Après des années de préparation, le projet de règlement de l’Union Européenne sur l’Intelligence Artificielle, également appelé AI Act, est sur le point d’entrer en vigueur. Ce texte fondateur vise à encadrer le développement et l’utilisation de l’IA au sein de l’UE, avec pour ambition de stimuler l’innovation tout en protégeant les citoyens. Quelles sont les grandes lignes de cet Acte et quelles seront ses implications pour les entreprises et la société ? Décryptage.
L’approche basée sur les risques au cœur de l’AI Act
Le règlement adopte une approche graduée en fonction des risques posés par les différentes applications de l’IA :
- Les usages jugés à « risque inacceptable » comme la notation sociale ou les techniques subliminales seront interdits, avec toutefois de nombreuses exceptions.
- Les systèmes à « haut risque » (infrastructures critiques, éducation, santé…) devront faire l’objet d’évaluations de conformité avant et après leur mise sur le marché.
- Les applications à « risque moyen » comme les chatbots seront soumis à des obligations de transparence.
Les autres usages, considérés à faible risque, ne seront pas régulés. Des bonnes pratiques sont toutefois encouragées.
Focus sur les modèles de fondation (GPAI)
L’émergence des larges modèles d’IA générative comme ChatGPT a poussé les législateurs à ajouter des règles spécifiques pour ces technologies, appelées « GPAI ». Deux niveaux d’obligations sont prévus :
- Pour la plupart des GPAI commerciaux : des exigences de transparence et de documentation technique.
- Pour les modèles les plus puissants présentant un « risque systémique » : une évaluation et une atténuation proactives des risques.

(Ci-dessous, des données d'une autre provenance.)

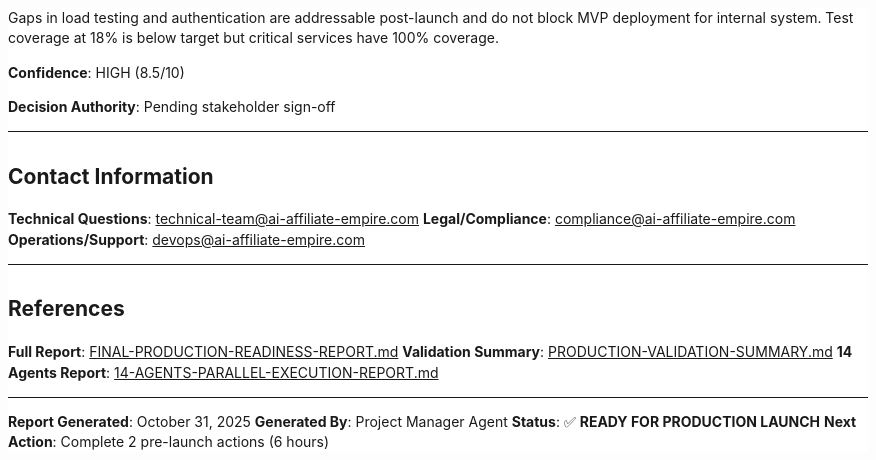Gaps in load testing and authentication are addressable post-launch and do not block MVP deployment for internal system. Test coverage at 18% is below target but critical services have 100% coverage.

**Confidence**: HIGH (8.5/10)

**Decision Authority**: Pending stakeholder sign-off

---

## Contact Information

**Technical Questions**: technical-team@ai-affiliate-empire.com
**Legal/Compliance**: compliance@ai-affiliate-empire.com
**Operations/Support**: devops@ai-affiliate-empire.com

---

## References

**Full Report**: [FINAL-PRODUCTION-READINESS-REPORT.md](/FINAL-PRODUCTION-READINESS-REPORT.md)
**Validation Summary**: [PRODUCTION-VALIDATION-SUMMARY.md](/PRODUCTION-VALIDATION-SUMMARY.md)
**14 Agents Report**: [14-AGENTS-PARALLEL-EXECUTION-REPORT.md](/docs/14-AGENTS-PARALLEL-EXECUTION-REPORT.md)

---

**Report Generated**: October 31, 2025
**Generated By**: Project Manager Agent
**Status**: ✅ **READY FOR PRODUCTION LAUNCH**
**Next Action**: Complete 2 pre-launch actions (6 hours)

Le contrôle de ces GPAI sera centralisé au niveau européen via un « AI Office ». Des amendes pouvant atteindre 3% du chiffre d’affaires mondial sont prévues en cas d’infraction.
Une mise en application progressive
Officiellement entré en vigueur le 1er août 2024, l’AI Act va s’appliquer progressivement jusqu’en 2027, le temps que les autorités définissent les standards et guides de conformité. Les interdictions s’appliqueront dès février 2025, les exigences de transparence dès août 2025, puis les obligations pour les systèmes à haut risque en 2026 et 2027.
L’UE se veut pionnière en matière de régulation de l’IA. Mais ce statut implique de résoudre de nombreux défis techniques et juridiques inédits.
Commission Européenne
Quel impact pour les entreprises et la société ?
Si l’objectif affiché est de favoriser l’innovation en renforçant la confiance, certains acteurs craignent que ces règles ne freinent la compétitivité européenne face aux géants américains et chinois. L’avenir nous dira si ce pari sur une « IA digne de confiance » portera ses fruits.
Une chose est sûre : l’AI Act va profondément modifier le paysage de l’IA en Europe et au-delà. Les entreprises développant ou utilisant cette technologie doivent dès maintenant anticiper ces changements et adapter leurs processus en conséquence. L’enjeu : concilier innovation et respect des droits fondamentaux des citoyens à l’ère de l’IA.